Её голос прозвучал так неожиданно, что я чуть не подпрыгнул. Сколько себя помню, мы разговаривали всего несколько раз.
– Да, ругается.
– Не обижайся на него, это я виновата.
– Та не, я просто поздно…
– Ему страшно… Он всегда так делал с самого детства.
В темноте я мог видеть только её силуэт, но мне показалось, что она попыталась улыбнуться.
– Никогда не плакал и не жаловался, а превращался в такого вот агрессивного ёжика…
– Хе! – чуть не расхохотался я.
Никогда не мог подумать, что кто-то воспринимает моего грозного дядю вот так. Для меня он всегда был суровым и строгим водителем грузовика, с мазолистыми руками и мазутом под ногтями.
– … он перестанет… – выдохнула она и её голос слегка сорвался.
Со мной такое бывало раньше, когда меня серьёзно пороли ремнём и тут же задавали какой-нибудь воспитательный вопрос: «Будешь ещё так делать?! Будешь?!» Естественно, я отвечал, что не буду точно таким же срывающимся голосом. Там ещё такое ощущение, как будто ком в горле стоит и говорить реально непросто.
Но мама не плакала. Она, опираясь на подоконник повернулась ко мне, и попросила помочь ей дойти до кровати.

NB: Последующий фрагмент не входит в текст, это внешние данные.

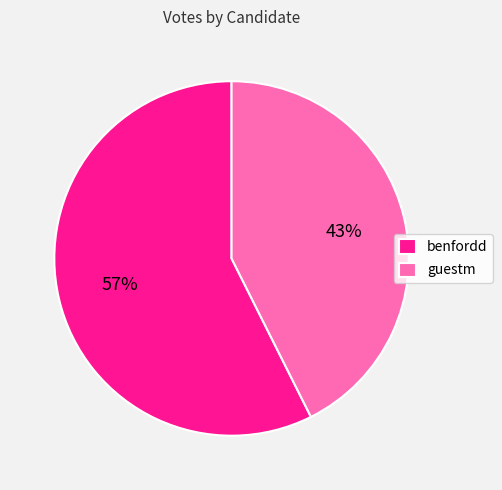

To the nearest percent, what is the combined percentage of benfordd and guestm?

100%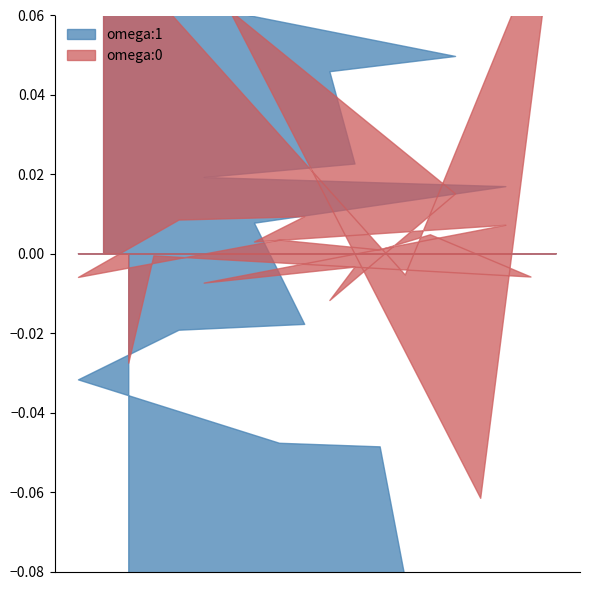

Reading left to right, list all the values displayed in this chart.

Points:0: 0.0	0.0	0.0	0.0	0.0	0.0	0.0	0.0	0.0	0.0	0.0	0.0	0.0	0.0	0.0	0.0	0.0	0.0	0.0	0.0
Points:1: 0.0	0.0	0.0	0.0	0.0	0.0	0.0	0.0	0.0	0.0	0.0	0.0	0.0	0.0	0.0	0.0	0.0	0.0	0.0	0.0
omega:0: -0.0	0.1	-0.0	-0.0	0.0	-0.0	0.1	0.0	0.0	0.0	-0.0	-0.0	0.0	-0.0	0.0	0.0	-0.1	0.0	-0.0	0.1
omega:1: -0.0	0.2	-0.2	-0.2	-0.0	0.0	0.1	0.0	-0.0	-0.0	0.0	0.0	-0.0	0.1	-0.1	0.0	0.1	0.0	-0.2	0.1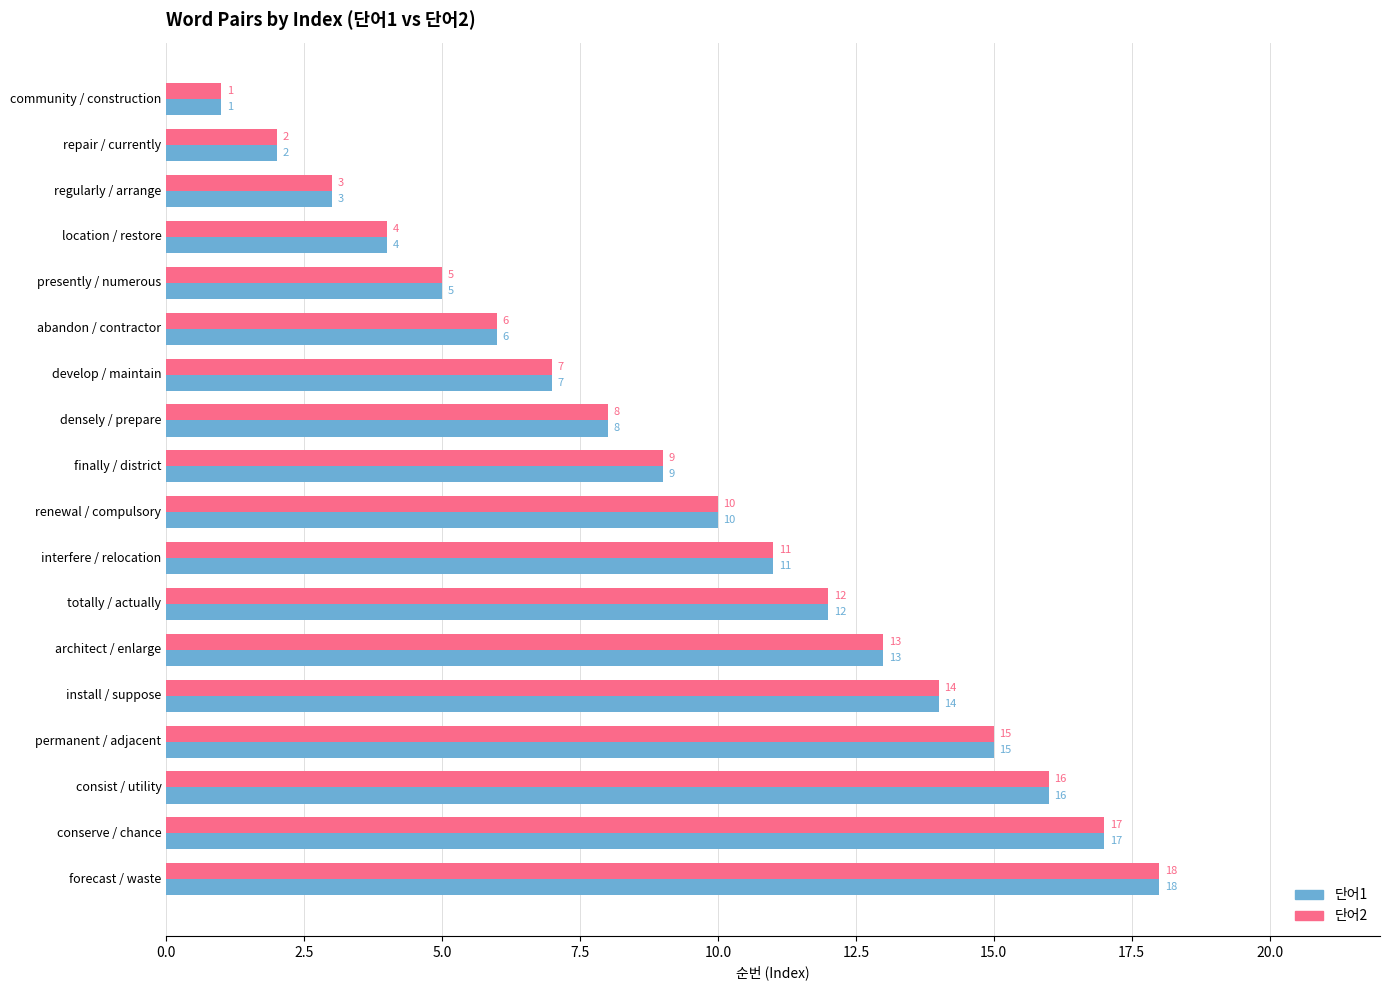

True or false: 단어2 has a value of 6 at abandon / contractor.

True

Я подставил локоть и мы начали нашу последнюю «прогулку». Прогулку длиной в три шага и несколько мучительных минут. Доведётся ли мне когда-нибудь хотя бы приблизительно понять ту боль, которую испытывала она в те дни?
Несколькими годами ранее, в телепередаче «до 16 и старше» мне запомнился один сюжет: что-то о том, что происходит с наркоманами ровно через 15 лет сидения на игле. Люди кричали, стонали, катались по полу, не в силах терпеть адскую боль – смесь из ломки и поочерёдно сбоивших полусгнивших внутренних органов. В последние три дня этот сюжет разворачивался в моей комнате.

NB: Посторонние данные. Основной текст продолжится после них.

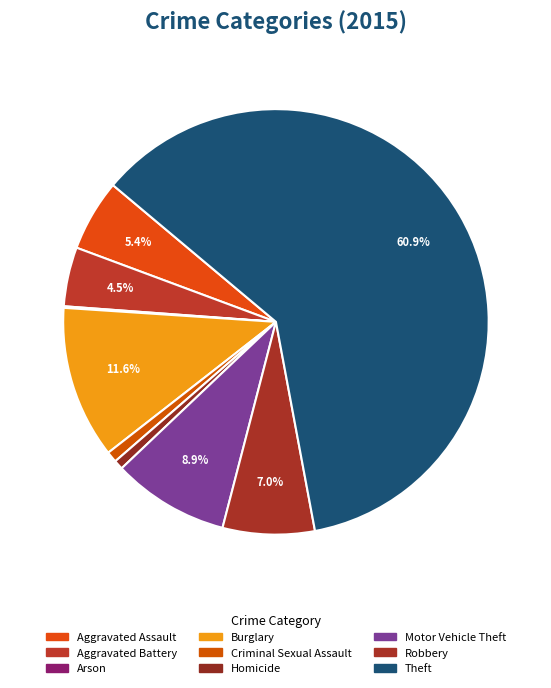

Which slice is the largest?

Theft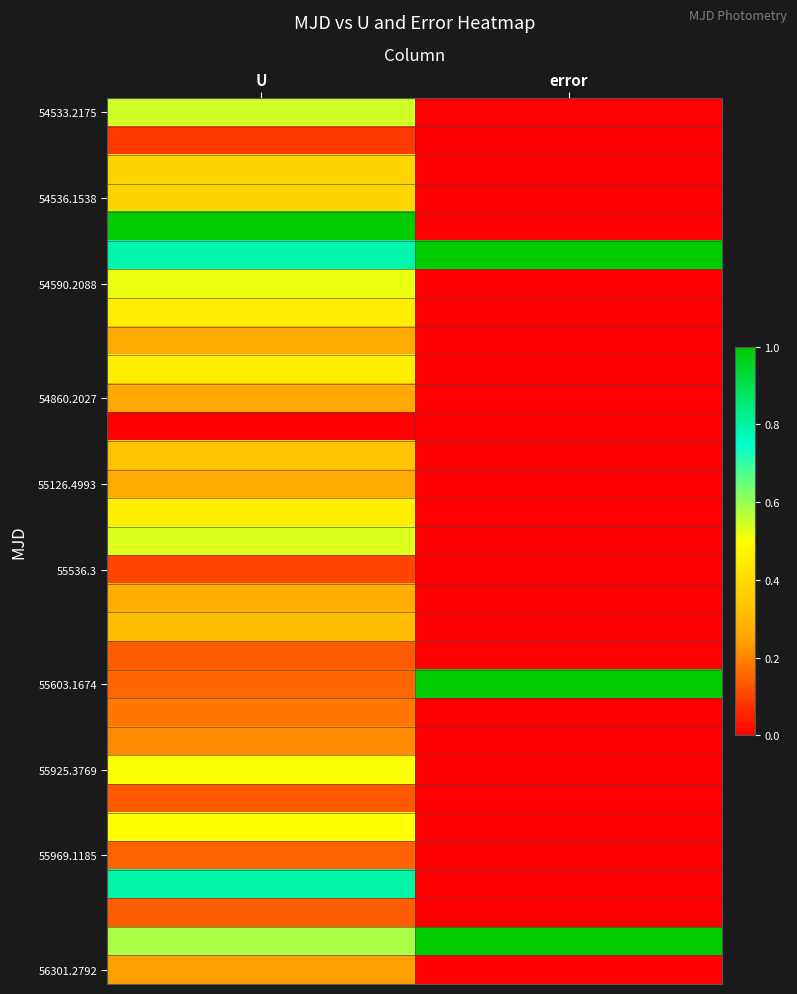

What is the total value across all series at error?

3.0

И как тут не задержаться у друга? Как не засиживаться у него до тех пор, пока его мама не начнёт мягко намекать:
– Гости, вам хозяева не надоели?
Я помог маме лечь и сел на свою кровать. Спать не хотелось, но если не уснуть, то завтра просплю школу и Андрей снова будет злиться. Хотя теперь, когда я знаю наиболее вероятную причину его агрессии, мне больше не будет страшно. Сложив руки, я прошептал молитву «Отче наш», как бы налаживая связь. С каждым словом шёпот становился всё тише пока, наконец, не превратился в голос в моей голове.
«Господи, я благодарен тебе за сегодняшний день, за то, что удалось списать контрольную по математике и за то, что тётя Света сегодня предложила пообедать с Димой. Спасибо, что ты рядом со мной и не позволил Андрею сегодня наказать меня за опоздание…»
– Мамочка… – донеслось до меня сквозь молитву.
«… Опять бредит. Или бабушка действительно сейчас здесь? Так! Не отвлекаться! Прости, Господи, что я ещё не могу полностью сконцентрироваться на молитве. В общем, я благодарен тебе за твоё присутствие в моей жизни и твою поддержку сегодня.»
С маминой кровати продолжали доноситься стоны и обезличенные обращения. Она то говорила с кем-то, то стонала от боли и, кажется, плакала.
«Прошу, дай мне сил справиться со всеми трудностями… Хотя… лучше помоги, пожалуйста, маме. Дай ей возможность умереть…»
Я резко открыл глаза. Я не мог поверить, что произнёс это, хоть и в мыслях. Я произнёс эти слова в молитве, находясь, как я представлял, в ярком потоке света, уходящем в небо. Я желал этого всем сердцем и это меня напугало. Я зажмурил глаза, пытаясь восстановить в воображении поток.
«Нет-нет-нет! Я знаю, что ты всемогущ! Помоги ей выздороветь! Помоги ей жить без наркотиков! Помоги…»
Я продолжал фантазировать, но ни одно из последующих слов не откликнулось в моём сердце. Все они бурлили в мозгу, но ни в одно из них я не верил. Кое-как добубнил молитву и лёг спать.
Утро было тихим. Маме удалось уснуть. Я прокрался к двери и уже через десять минут шёл в школу по замёрзшему болоту, покрытому свежим снегом.
«Последний день семестра. Могли бы уже и отменить эту контрольную. Или перенести на следующий год. Сегодня написать бы её нормально и всё будет круто. Вечером у Жемчужникова. Круто, что родаки уехали – устроим расколбас. Желание продумать бы, чтобы в двенадцать загадать.»
Я планировал день и первые дни следующего года ещё даже не подозревая, что прошлой ночью моя жизнь изменилась. Что моя настоящая молитва закончилась гораздо раньше, чем я думаю, что она была услышана и, что мама уснула навсегда. Я узнал об этом на третьем уроке, сразу после звонка, в кабинете номер 49.
– Вергуленко! – подозвал меня историк. – Контрольную можешь не писать. Ставлю четвёрку автоматом. Иди домой, тебя там ждут.